The combination of swelling and rash could be the type of allergy we deal with on this board, the life threatening type IgE-mediated. First step is to get either an EpiPen or Auvi-Q, both are epinephrine auto-injectors for life threatening allergic reactions. You'll want them on hand and know how to use them and when. They are time buyers for emergency services to reach you and since you have a young child dependent on you not to be incapacitated you don't want to be a hero here. Your primary care provider can prescribe one hopefully a nurse or pharmacist can go over injection, failing that look on the websites for injection instruction.
Then get MedicAlert bracelet if for no other reason if you crash can't speak for yourself it will state you experience severe allergic reactions.
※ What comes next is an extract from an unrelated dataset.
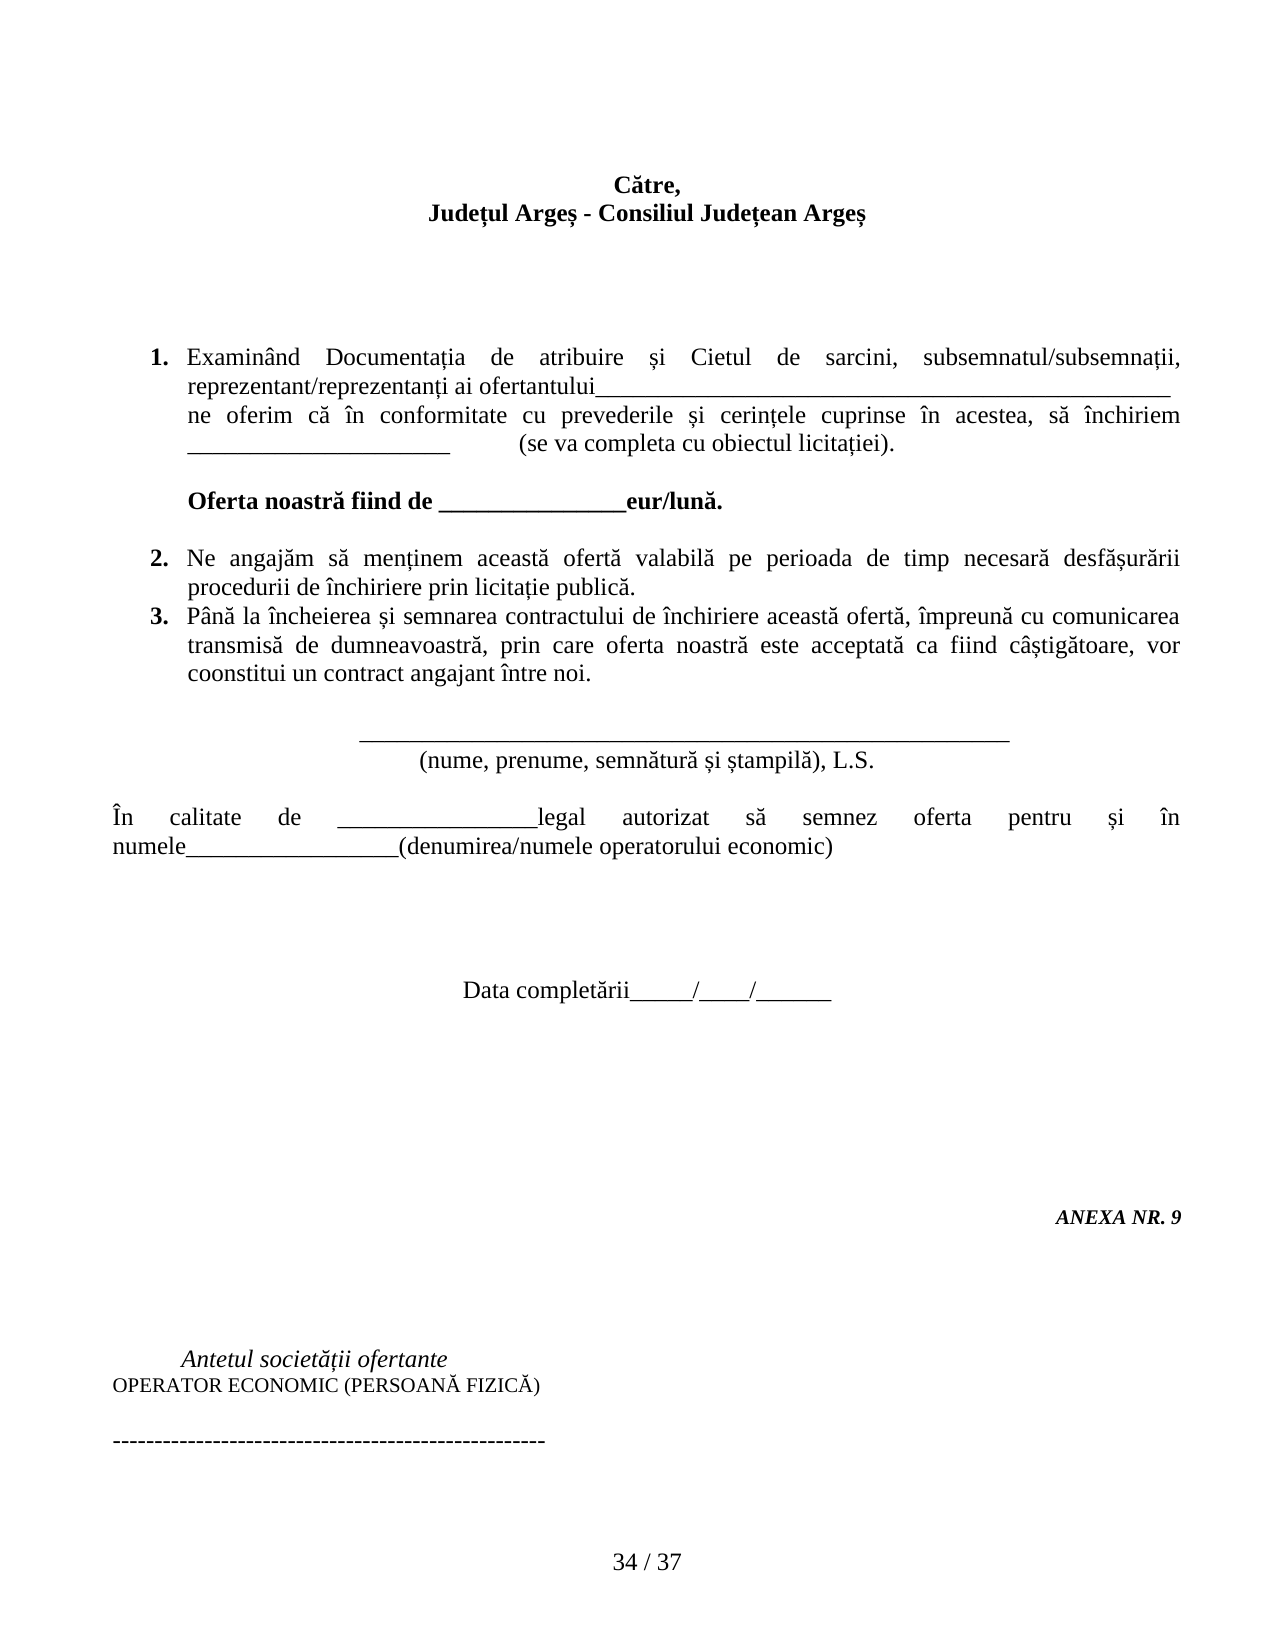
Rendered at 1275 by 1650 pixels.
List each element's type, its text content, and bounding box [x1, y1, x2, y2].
You can worry about the whats and how severe later but in the meantime you have the young child in care to think about.
Next let's talk about getting you to normal. Test results are notoriously high in false-positives but for now let's assume you are allergic to all that you said it doesn't really matter because you'll need an elimination diet anyhow.
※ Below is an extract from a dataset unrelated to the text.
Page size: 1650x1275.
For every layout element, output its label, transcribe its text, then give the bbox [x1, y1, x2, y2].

Identify a list of whole, nutritious superfoods that will get provide you with a base diet. How about brown rice, bananas, broccoli, oranges, carrots, sweet potatoes, fish(?), dark leafy greens, tofu(?), soy or rice milk or coconut milk, a good vitamin, maybe some quinoa, oats, possibly think about baking your own very plain bread, find a margarine that works for you and some cooking oil as well. Whatever you can eat and like to eat this is just a suggestion.
Then go to AAAAI.org. Use their allergist search to find one in your area board certified who understands food allergy well.
Start a base diet avoiding all that you even think you're allergic to. Then you can start trying some of the meats, personally I'd start with pork it would be an extremely rare allergen. Keep notes in either a diary or a diet tracking app. The key items to track is what you ate, what symptoms and WHEN they occur. True food allergies operate within a fairly expected time frame and set of symptoms. A good food allergist can sort out that info with you and
test smartly.
For nuts, eggs and milk, you may want to do something called an
in office food challege IOFC. It takes the guess work out by having a clinician observe any reactions you have.
The last piece of advice I have is be prepared if this is
not food allergy but something else. Autoimmune issues occupy many fields of medicine and for the sake of argument say you have some sort of autoimmune condition, it may have nothing to do with food allergies and may require someone in the correct discipline to diagnose and treat you. The idea that you throw up or have diarrhea from nearly anything puts a huge mark in the non-IgE mediated category but there are certainly other conditions that would cause that.